## Information provided

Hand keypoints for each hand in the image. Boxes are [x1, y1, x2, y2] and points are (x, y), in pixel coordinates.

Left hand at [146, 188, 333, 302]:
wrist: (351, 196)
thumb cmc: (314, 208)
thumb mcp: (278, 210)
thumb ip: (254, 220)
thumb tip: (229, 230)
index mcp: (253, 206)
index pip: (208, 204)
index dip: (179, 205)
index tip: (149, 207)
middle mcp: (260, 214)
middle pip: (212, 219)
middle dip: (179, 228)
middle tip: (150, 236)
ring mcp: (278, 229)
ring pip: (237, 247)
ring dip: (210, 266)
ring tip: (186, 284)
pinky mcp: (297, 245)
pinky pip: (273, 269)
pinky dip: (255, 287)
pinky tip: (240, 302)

* * *

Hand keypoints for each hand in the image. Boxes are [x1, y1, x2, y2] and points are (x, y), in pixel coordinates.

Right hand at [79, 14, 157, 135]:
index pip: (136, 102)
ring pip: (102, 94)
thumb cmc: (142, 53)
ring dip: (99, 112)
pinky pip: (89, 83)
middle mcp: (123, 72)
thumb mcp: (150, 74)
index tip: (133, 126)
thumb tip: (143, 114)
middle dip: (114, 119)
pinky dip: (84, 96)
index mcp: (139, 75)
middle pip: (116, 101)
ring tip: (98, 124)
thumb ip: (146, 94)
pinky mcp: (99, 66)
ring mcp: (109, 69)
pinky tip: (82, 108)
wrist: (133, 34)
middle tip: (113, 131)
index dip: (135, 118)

## Exercise prompt
Reproduce only the lines above spanning from the line containing "index dip: (179, 205)" through the line containing "pinky tip: (240, 302)", word for word.

## Your solution
index dip: (179, 205)
index tip: (149, 207)
middle mcp: (260, 214)
middle pip: (212, 219)
middle dip: (179, 228)
middle tip: (150, 236)
ring mcp: (278, 229)
ring pip: (237, 247)
ring dip: (210, 266)
ring tip: (186, 284)
pinky mcp: (297, 245)
pinky pip: (273, 269)
pinky dip: (255, 287)
pinky tip: (240, 302)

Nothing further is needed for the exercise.